Monday, June 20, 2011

Rehearsal Report--6/16

Tonight we focused on the A-plot.  The duping of Falstaff by Ford (Brooke) and the merry wives.  This is a great groups of experienced actors with a mix of exposure to playing Shakespeare.  They took to it very well.  I had abandoned the concept of reading through scenes first at the previous rehearsal and we jumped right in.  We got a fair amount accomplished.  In fact we were just one Falstaff/Quickly scene and one Falstaff/Ford scene away from doing all of their blocking.



I wish that I had time to repeat it, and I am nervous that will come back to haunt me in the upcoming week.  I have the utmost confidence in this group of actors but repetition is good for the soul.  However, I had to postpone a one on one meeting with one of the actors and I wanted to have time to get to that.

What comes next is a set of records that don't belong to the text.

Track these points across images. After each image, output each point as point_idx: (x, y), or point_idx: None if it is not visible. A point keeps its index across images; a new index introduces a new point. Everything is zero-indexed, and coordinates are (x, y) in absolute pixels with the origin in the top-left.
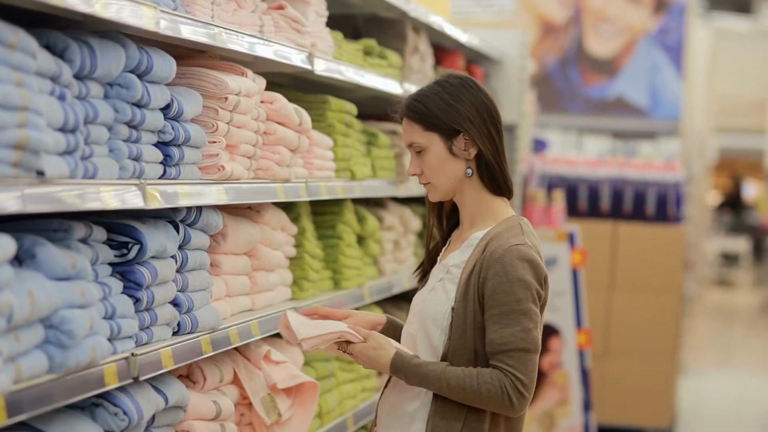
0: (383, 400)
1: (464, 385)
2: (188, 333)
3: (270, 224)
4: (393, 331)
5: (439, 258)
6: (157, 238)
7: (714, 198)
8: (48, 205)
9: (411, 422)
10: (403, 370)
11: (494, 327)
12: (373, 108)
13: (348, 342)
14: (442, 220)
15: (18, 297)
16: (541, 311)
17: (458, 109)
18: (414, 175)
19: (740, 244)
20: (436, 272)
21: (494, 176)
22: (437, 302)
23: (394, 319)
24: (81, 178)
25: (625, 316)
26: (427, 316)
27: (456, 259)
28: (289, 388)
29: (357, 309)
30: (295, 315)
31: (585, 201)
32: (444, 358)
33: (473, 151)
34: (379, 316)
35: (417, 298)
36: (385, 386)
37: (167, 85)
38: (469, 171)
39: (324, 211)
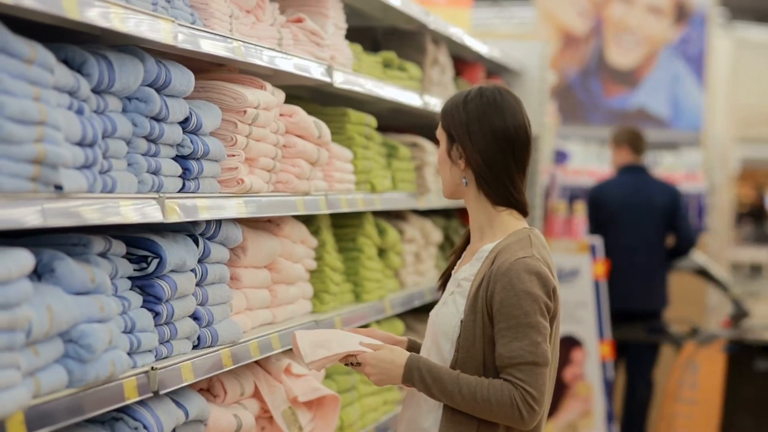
0: (401, 417)
1: (476, 393)
2: (208, 346)
3: (290, 237)
4: (415, 351)
5: (453, 271)
6: (177, 252)
7: (737, 208)
8: (68, 219)
9: None
10: (418, 370)
11: (503, 341)
12: (393, 120)
13: (355, 356)
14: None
15: (37, 311)
16: (551, 323)
17: (461, 118)
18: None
19: (763, 255)
20: (449, 286)
21: (491, 188)
22: (447, 316)
23: (415, 340)
24: (100, 192)
25: None
26: (438, 329)
27: (466, 272)
28: (310, 402)
29: (378, 322)
30: (303, 335)
31: None
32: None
33: (462, 163)
34: (400, 338)
35: (432, 313)
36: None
37: (186, 98)
38: (464, 180)
39: (344, 224)
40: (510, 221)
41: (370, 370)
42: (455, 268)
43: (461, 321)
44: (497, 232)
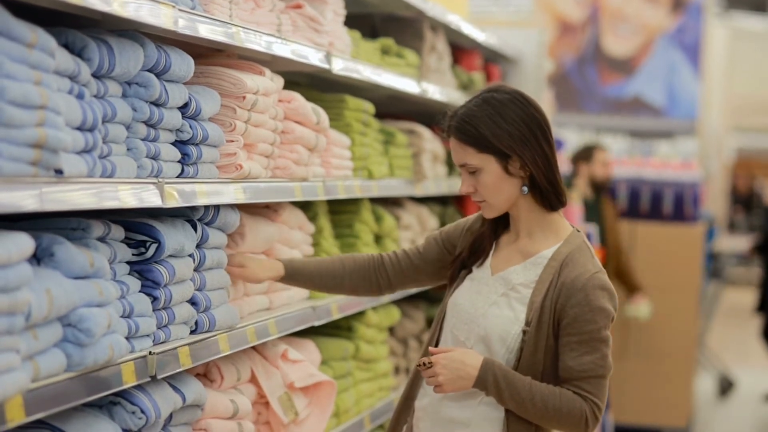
0: (418, 405)
1: (547, 401)
2: (206, 332)
3: (287, 223)
4: (295, 275)
5: (489, 264)
6: (175, 237)
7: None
8: (67, 204)
9: None
10: (493, 375)
11: (572, 354)
12: (391, 107)
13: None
14: (496, 226)
15: (36, 295)
16: None
17: (510, 132)
18: (467, 193)
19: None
20: (491, 283)
21: (546, 195)
22: (504, 320)
23: (291, 261)
24: (99, 177)
25: None
26: (491, 332)
27: (521, 277)
28: (306, 387)
29: (374, 308)
30: None
31: None
32: None
33: (528, 171)
34: (275, 264)
35: (464, 303)
36: (407, 397)
37: (185, 84)
38: (525, 189)
39: (341, 210)
40: (559, 223)
41: (440, 370)
42: (491, 258)
43: (523, 331)
44: (548, 234)
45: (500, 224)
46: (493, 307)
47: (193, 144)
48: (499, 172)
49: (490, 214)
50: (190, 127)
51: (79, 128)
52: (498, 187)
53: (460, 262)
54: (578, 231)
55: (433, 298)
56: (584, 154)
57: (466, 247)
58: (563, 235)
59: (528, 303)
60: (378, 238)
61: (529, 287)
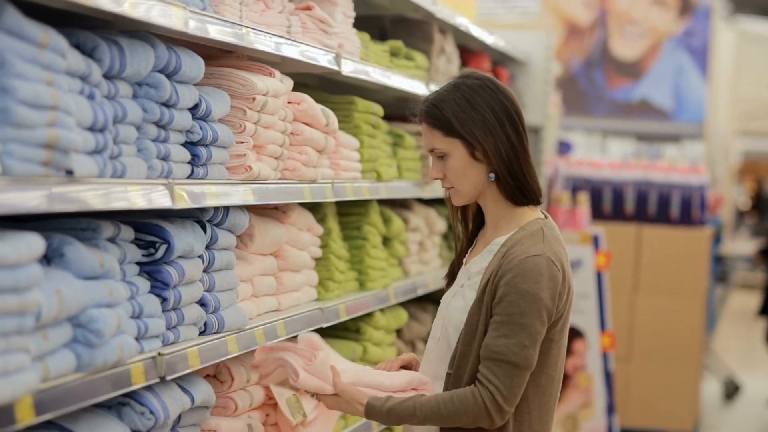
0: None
1: (440, 410)
2: (215, 333)
3: (296, 225)
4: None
5: (464, 260)
6: (185, 238)
7: (744, 201)
8: (77, 204)
9: None
10: (376, 417)
11: (493, 333)
12: (400, 109)
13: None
14: (468, 222)
15: (46, 296)
16: (555, 326)
17: (475, 118)
18: (436, 179)
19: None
20: (460, 276)
21: (509, 187)
22: (457, 310)
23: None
24: (109, 178)
25: (649, 319)
26: (449, 322)
27: (477, 265)
28: None
29: (382, 311)
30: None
31: (609, 203)
32: (451, 364)
33: (491, 158)
34: (409, 356)
35: (443, 300)
36: None
37: (195, 85)
38: (492, 175)
39: (350, 212)
40: (525, 211)
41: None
42: (467, 256)
43: (468, 315)
44: (511, 223)
45: (477, 221)
46: (453, 299)
47: (202, 145)
48: (466, 157)
49: (458, 201)
50: (200, 128)
51: (90, 129)
52: (464, 172)
53: (454, 267)
54: (545, 218)
55: (440, 301)
56: None
57: (456, 256)
58: (524, 222)
59: (476, 289)
60: (386, 240)
61: (480, 274)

I worked with the actor for over an hour, and I think we left it in pretty good shape.  He was nervous about tackling Shakespeare for the first time, and to do it with such a pivotal role.  His instincts are dead on; he just needs to build his confidence and learn how to play the punctuation.  By the end of the night he was nailing some of the bigger soliloquies and we had started to move past just playing the punctuation and adding layers of art to the performance.  It was time well spent.

Issues raised:
--Meg Page raised a question about a bit of verse.  In Act IV, Scene 2, she is left alone on stage and has a short soliloquy that starts in prose and then switches to 4 lines of rhymed verse.  Worse than that, it is a pair of rhymed couplets.  The speech reads:
Hang him, dishonest varlet! we cannot misuse him enough.
We'll leave a proof, by that which we will do,
Wives may be merry, and yet honest too:
We do not act that often jest and laugh;
'Tis old, but true, Still swine eat all the draff. 
Obviously switching to verse heightens the situation and tells the actress to pay attention to those lines.  She did, and that's where the question lie. Couple that with the deliberate rhyme scheme and we almost have a 4-line song right here in the middle of the scene, at the height of the anarchy.  Being put on the spot is never my strong suit.  We parsed out the language and figured out all that it was saying, but the question remained, why?  I likened it to the end of most Shakespeare plays when a character will come out and do the epilogue, essentially begging the audience's pardon and asking for their applause.  Here she's stating that she and Alice will show that women can have fun and keep their integrity, but no matter what they do, Falstaff will always be a pig and they won't succeed in changing him, but they also won't have to change themselves.  We're playing it directly to the audience and we'll see how that goes.

To prep for next time:
--More closely review the scenes to try to find those moments where I will get hung up.
--Figure out the use of the Garter Ensemble in the Garter scenes.